══ DOCUMENT SECTION ══

One example is ballast water in ships, which is picked up from one port and deposited hundreds or even thousands of miles away, along with all the species that come with it.

In a statement at the Third Annual Ballast Water Management Summit in Long Beach, California, John Butler—president and CEO of the World Shipping Council—estimated that proposed new regulations requiring treatment systems would cost the industry $60 billion dollars. But he also noted the importance of dealing with the issue.

“The purpose of those regulatory systems is to prevent various forms of environmental harm,” Butler said. “That means that the mechanisms that we choose to protect those resources have to function from a scientific, technical and operational standpoint.”

According to its website, United States Customs and Border Security inspectors—equipped with x-ray machines and trained dogs—already intercept “tens of thousands” of invasive pests each year among the “millions of pounds of fresh fruits, vegetables, cut flowers, herbs and other items” that enter the country.

The threat of these pests is all too real for Raoul Adamchak, who manages the seven-acre, organic student farm at University of California, Davis. Organic farmers have an especially tough time, lacking pesticides and other tools of conventional agriculture. “Invasive pests usually come without any predators or parasites, which makes it really difficult to control them,” Adamchak said. Farmers can fight back by introducing new predators and parasites, but to do so, they must go through a lengthy approval process with the U.S. Department of Agriculture. It can take up to ten years.

═══
══ PROVIDED MATERIAL ══

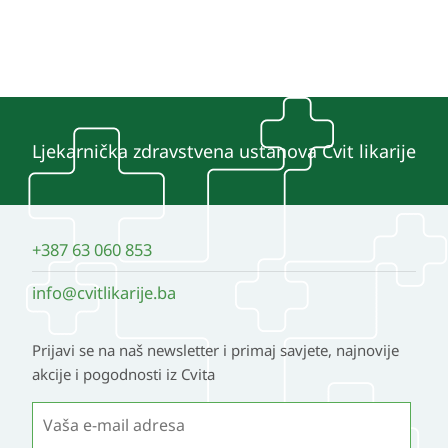
Ljekarnička zdravstvena ustanova Cvit likarije
+387 63 060 853
info@cvitlikarije.ba
Prijavi se na naš newsletter i primaj savjete, najnovije
akcije i pogodnosti iz Cvita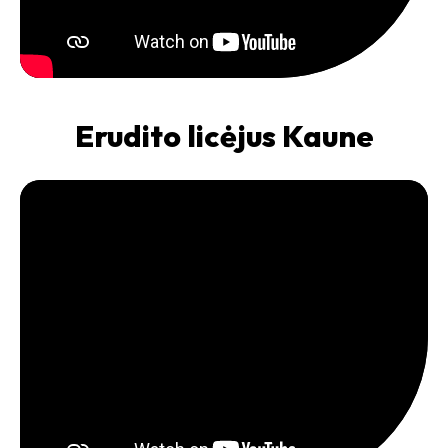
Erudito licėjus Kaune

═══

WHAT THIS EXERCISE ASKS:
A - Answer these questions about the passage on invasive species:
(i) What did John Butler estimate the proposed treatment regulations would cost the shipping industry?
(ii) With what are United States Customs and Border Security inspectors equipped?
(iii) How long can the Department of Agriculture approval process for introducing new predators and parasites take?
B - Extend the passage on invasive species, starting right after its final sentence.

RESPONSES TO THE EXERCISE:
A -
(i) $60 billion.
(ii) X-ray machines and trained dogs.
(iii) Up to ten years.

B -
In the short term, that’s bad news for Adamchak’s bok choy and Chinese cabbage, which were decimated by the invasive bagrada bug. The food would have been used to feed students in the university’s dining halls.

“Both of them were essentially a complete loss. It’s really disturbing,” Adamchak said.

UCLA ecologist Thomas B. Smith, whose research center hosted Franck Courchamp while he was working on the study, said climate change-driven spread of invasive bugs could affect many global communities’ basic survival.

“The folks who are going to be hit worst are the poor folks, the underdeveloped countries that don’t have the resources to deal with it,” Smith said. “For the Sudanese farmer who lives at 4,000 feet and isn’t experiencing these insect pests now, they’re suddenly going to be experiencing them. What are they going to do? They live day to day.”